As I have indicated, financial eligibility for legal aid has become tighter under Governments of all hues over recent years, and I fear that the noble Lord's amendments could restrict assistance to those who are eligible for legal aid. If that were to happen, a large number of people could find that they were unable to obtain the report they needed, even to consider bringing a claim for clinical negligence.

I turn to the amendments tabled by my noble friend Lady Eaton and the noble Baroness, Lady Grey-Thompson. One could not help but listen very carefully and sensitively indeed to the speech by my noble friend Lady Eaton and to the case of Sophie Tyler that she raised. I indicated earlier that the bulk of the £6 million that we had previously thought would go towards exceptional funding would be covered by cases that we believe will now be covered by the Government's amendment. That means that there will still be cases for exceptional funding under Clause 9. It will not simply allow any human rights claim to come into scope but will ensure the protection of an individual's rights to legal aid under the European convention as well as, as my noble friend Lady Hamwee said, the rights to legal aid that are enforceable under European Union law.
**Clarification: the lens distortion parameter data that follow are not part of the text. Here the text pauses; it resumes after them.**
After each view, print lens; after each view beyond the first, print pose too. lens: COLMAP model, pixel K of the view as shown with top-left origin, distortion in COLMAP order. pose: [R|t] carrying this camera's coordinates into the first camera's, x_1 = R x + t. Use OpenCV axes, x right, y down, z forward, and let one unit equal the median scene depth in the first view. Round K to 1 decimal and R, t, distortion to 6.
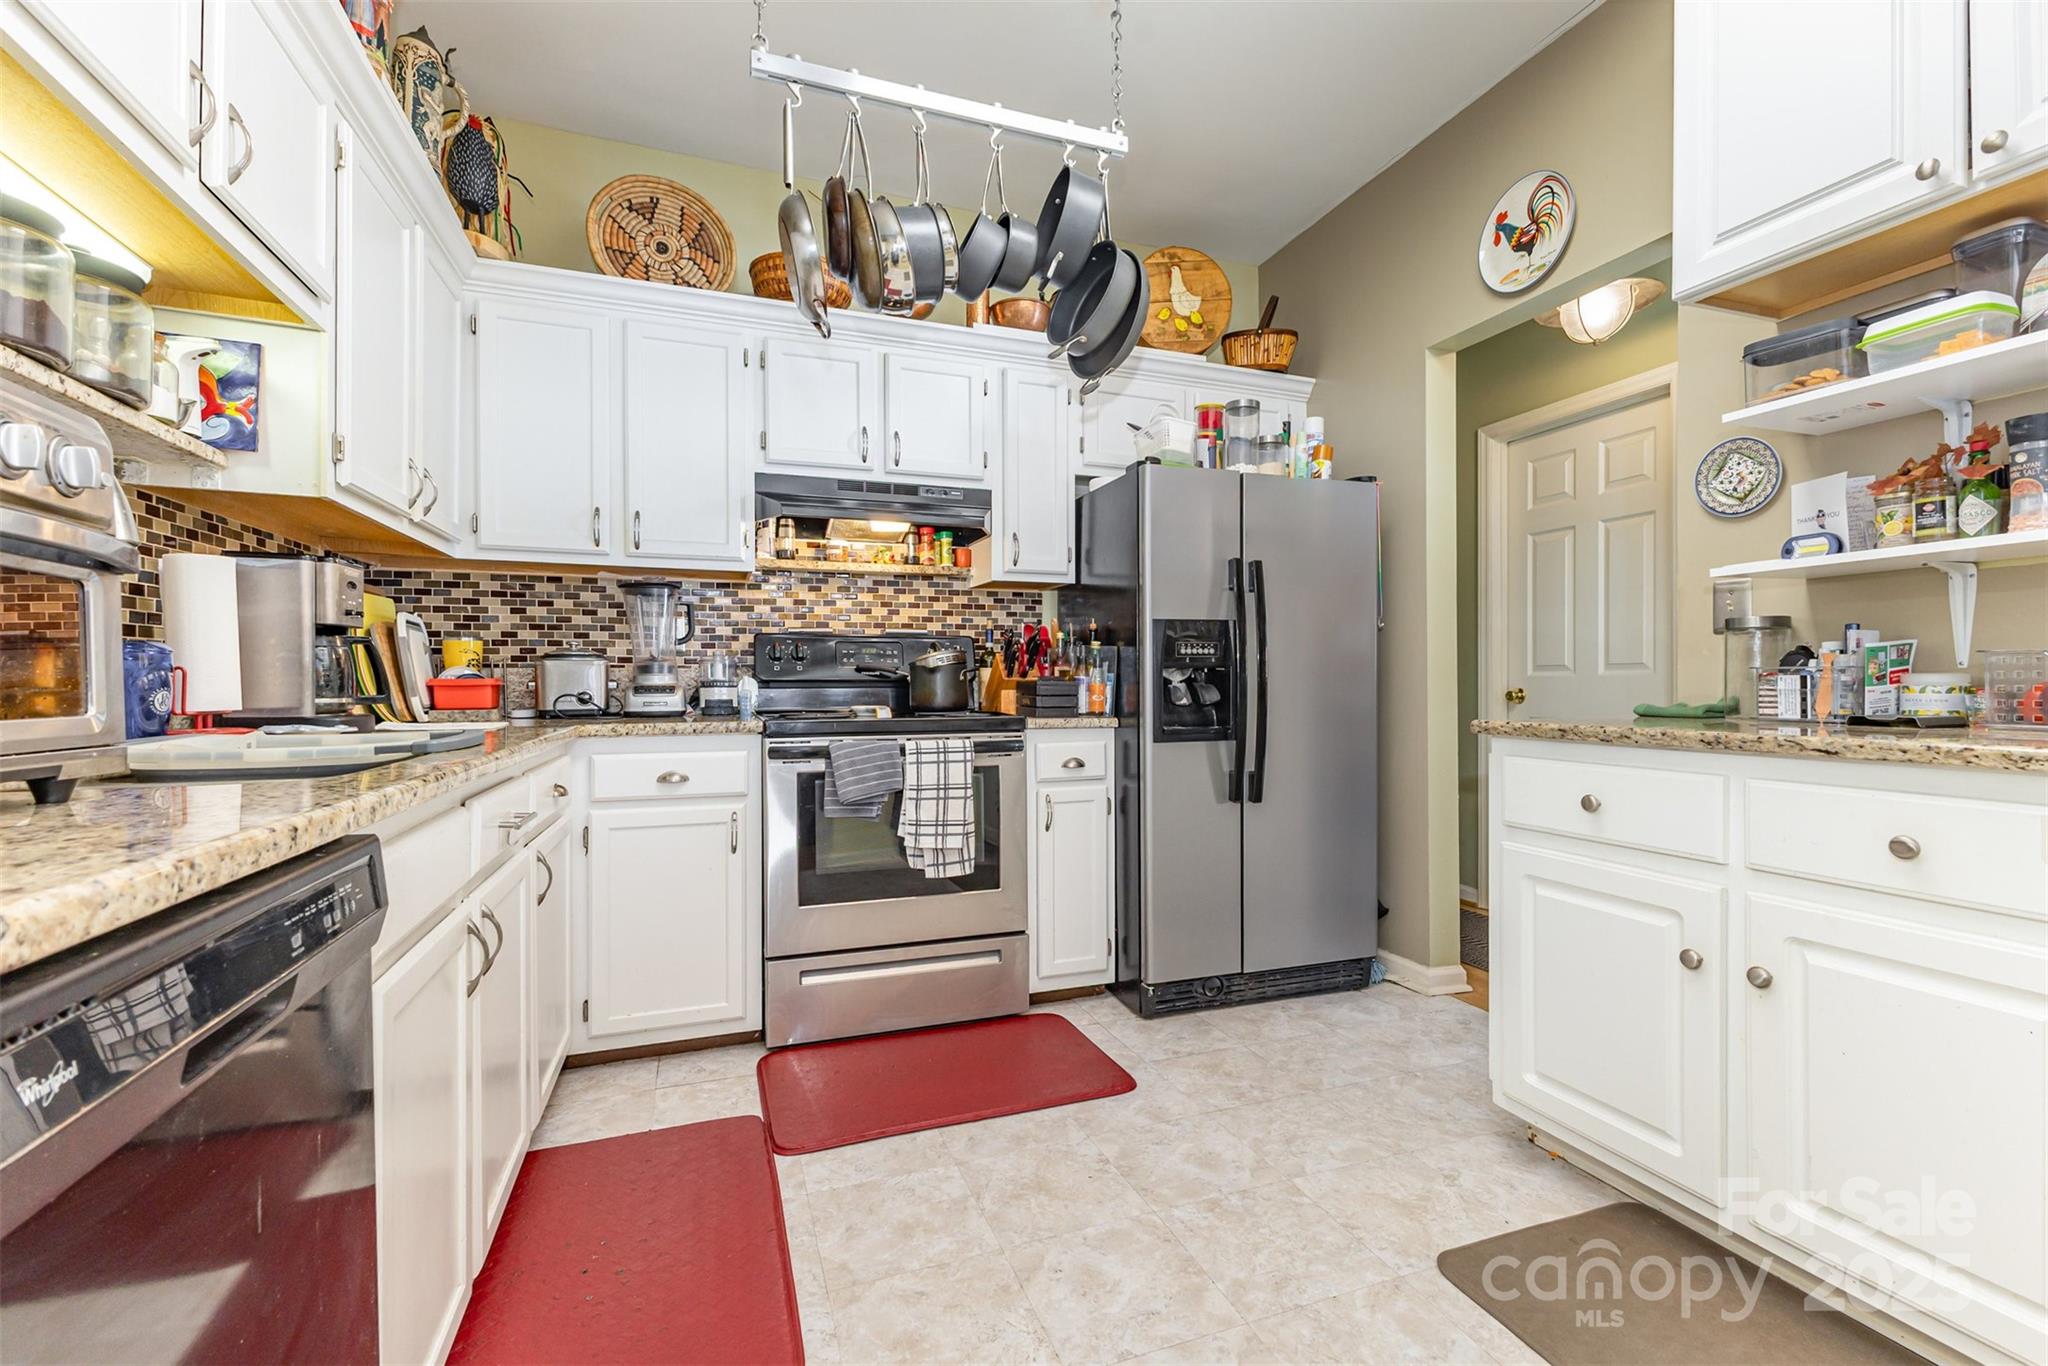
lens RADIAL K [[887.9, 0, 1040.2], [0, 887.9, 687.7], [0, 0, 1]] dist [0.009674, -0.000694]
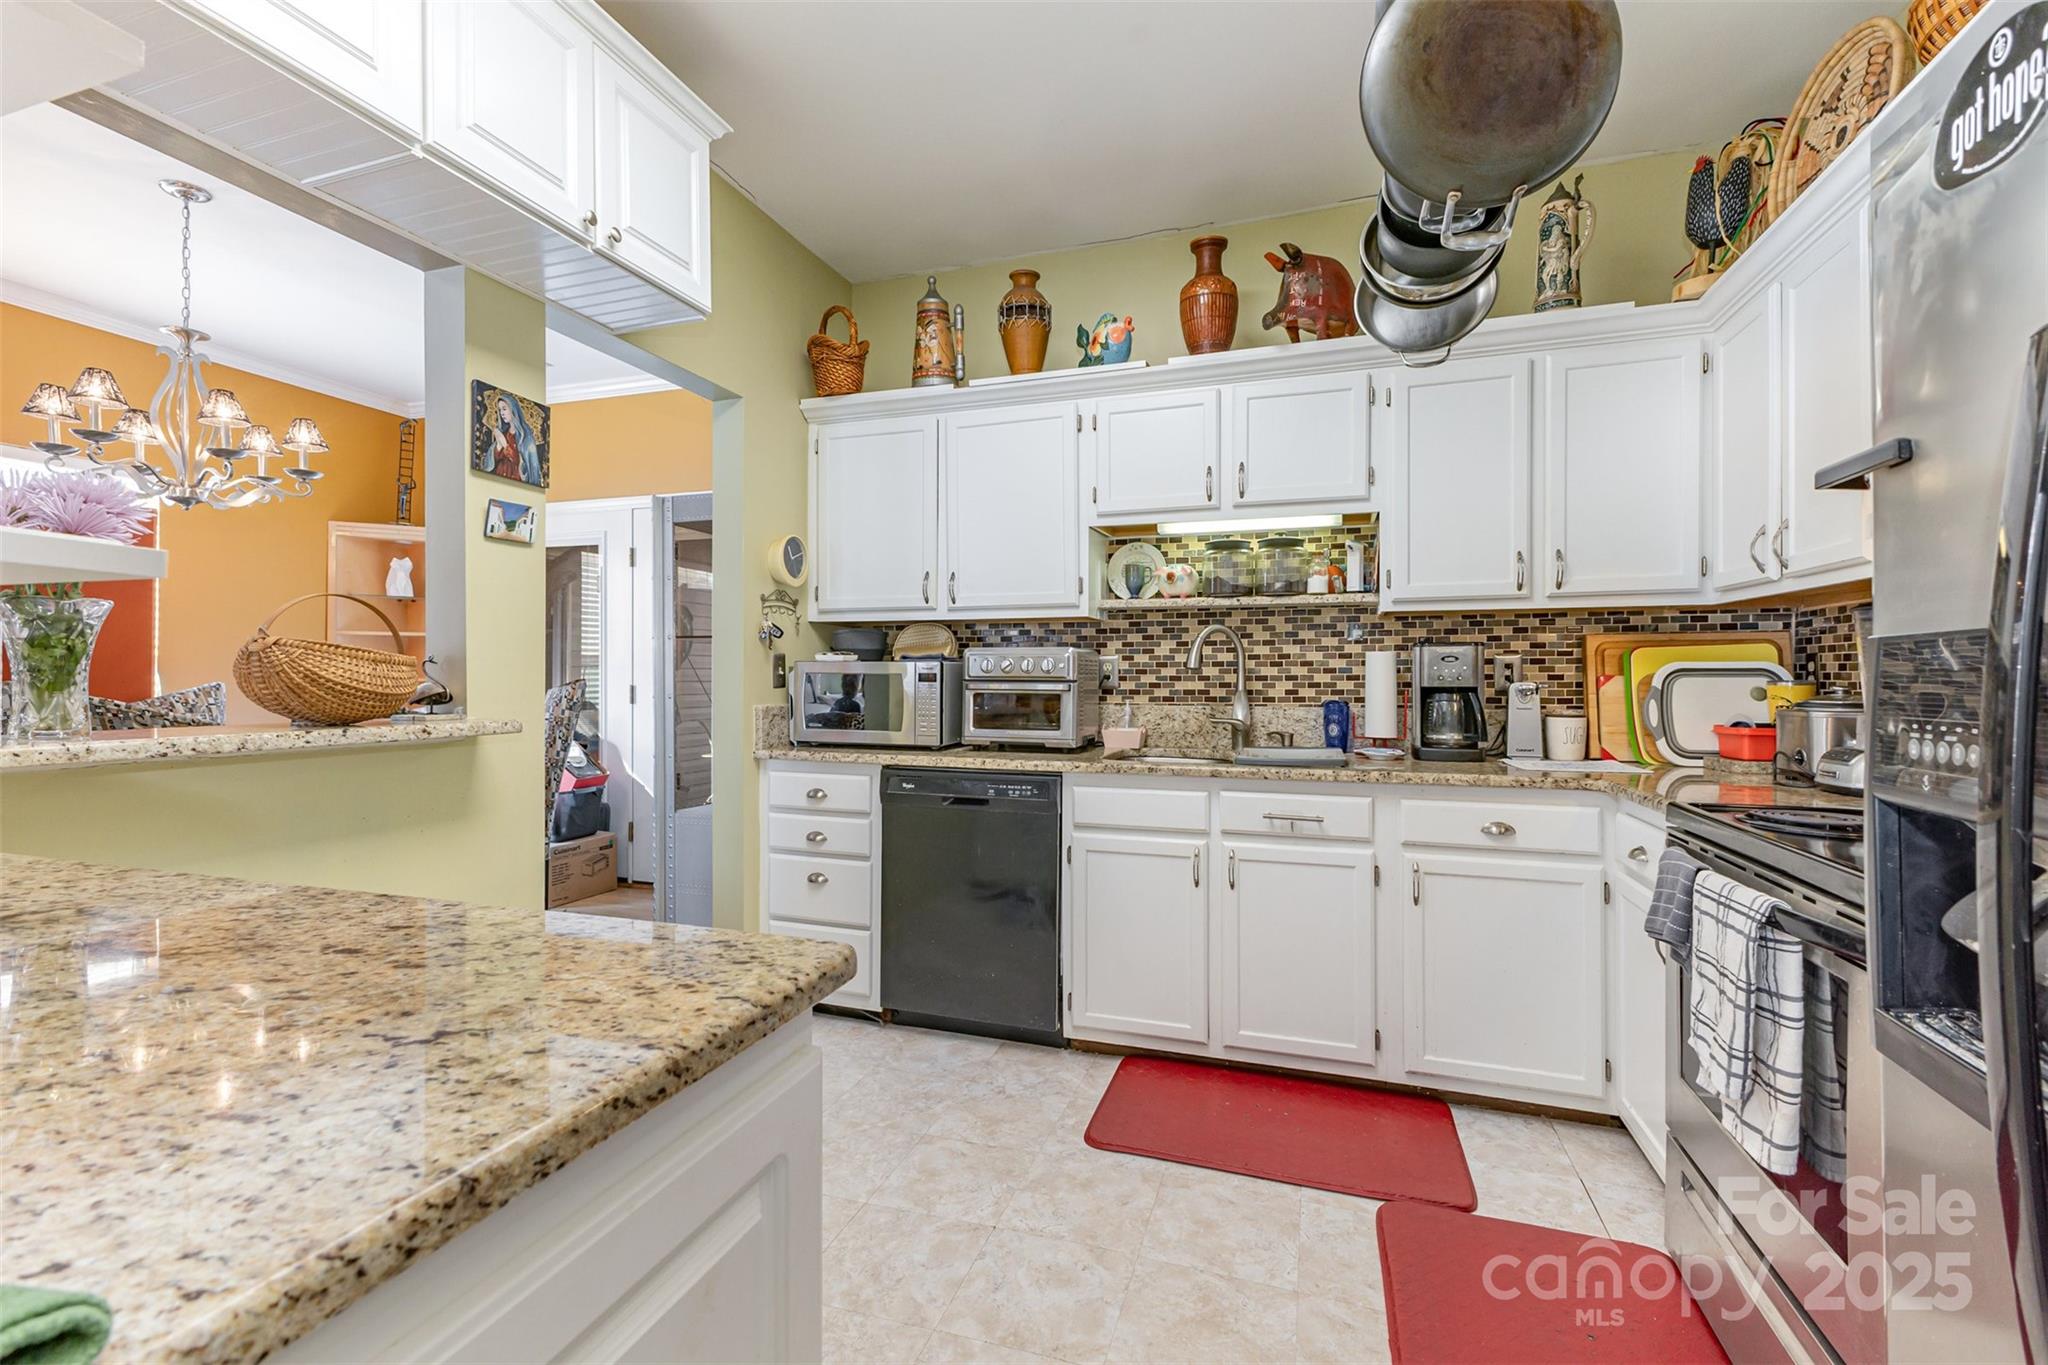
lens RADIAL K [[887.9, 0, 1023.9], [0, 887.9, 669.1], [0, 0, 1]] dist [0.009674, -0.000694]
pose [[-0.643627, -0.001819, -0.765337, 0.537696], [-0.002038, 0.999998, -0.000662, -0.064282], [0.765337, 0.001134, -0.643629, 0.951160]]
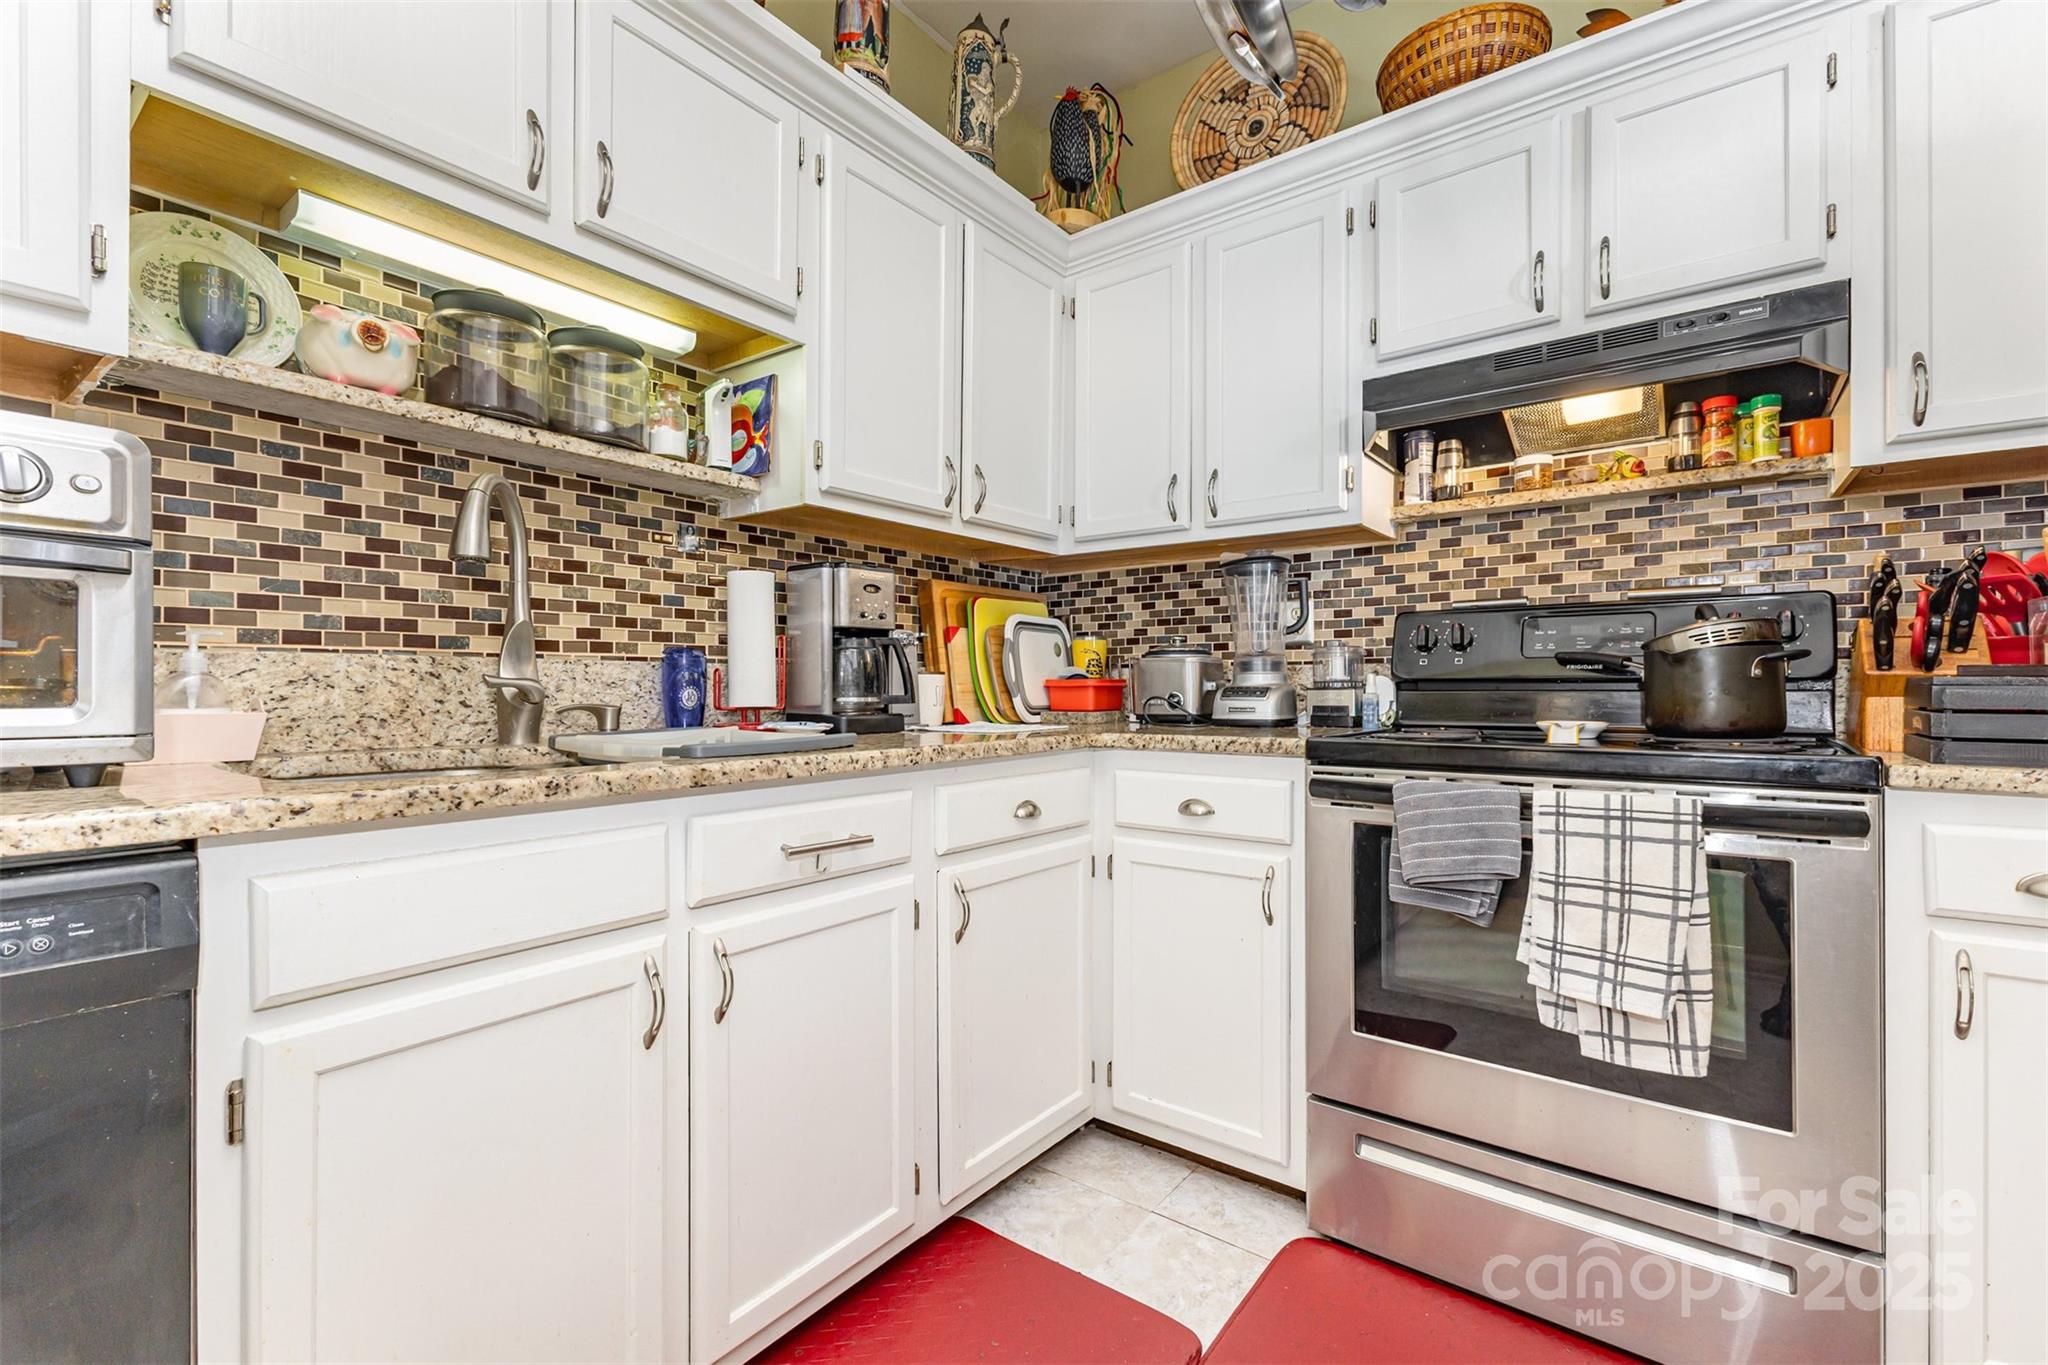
lens RADIAL K [[887.9, 0, 1024.8], [0, 887.9, 688.9], [0, 0, 1]] dist [0.009674, -0.000694]
pose [[0.529797, 0.002565, -0.848121, 0.131767], [-0.005547, 0.999985, -0.000441, 0.000997], [0.848106, 0.004938, 0.529803, 0.410936]]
In considering whether exceptional funding should be granted in clinical negligence cases, the court will take into account factors that case law and Article 6 indicate as weighing in favour of the provision of public funding in individual cases: namely, the ability of a client to present his or her own case, the complexity of the matter, the importance of the issues at stake and all the relevant circumstances. I hope that that will give assurance that that provision is there for exceptional cases.

As my noble friend Lord Thomas of Gresford pointed out, some 82 per cent of clinical negligence cases today proceed by way of conditional fee agreements. As these are cases of personal injury, those conditional fee agreements are supported by one-way cost shifting. One would hope that that would give some reassurance to those who wish to look at raising actions by way of a conditional fee agreement.

I think my noble friend expressed some concern about whether there would be difficulty in finding a solicitor who might be able to take such a case. No-win no-fee CFAs are a growing form of funding for clinical negligence cases, and legal aid has been a diminishing form of funding. The data show that last year 82 per cent of clinical negligence cases were funded by means other than legal aid, such as CFAs, before-the-event insurance or private funding, so the vast majority of cases are currently not funded by legal aid, and there is ample experience among lawyers of dealing with cases on a non-legal aid basis, as they have to do now in cases where the victim falls outside the relatively low financial eligibility for legal aid.

The noble Lord, Lord Clinton-Davis, mentioned expert reports. We believe that allowing a power to allow recoverability of ATE insurance premiums in respect of expert reports in clinical negligence, coupled with our proposal to encourage better ways of commissioning expert reports, including the use of joint expert reports, will be a further means of trying to address some of the concerns that have been expressed.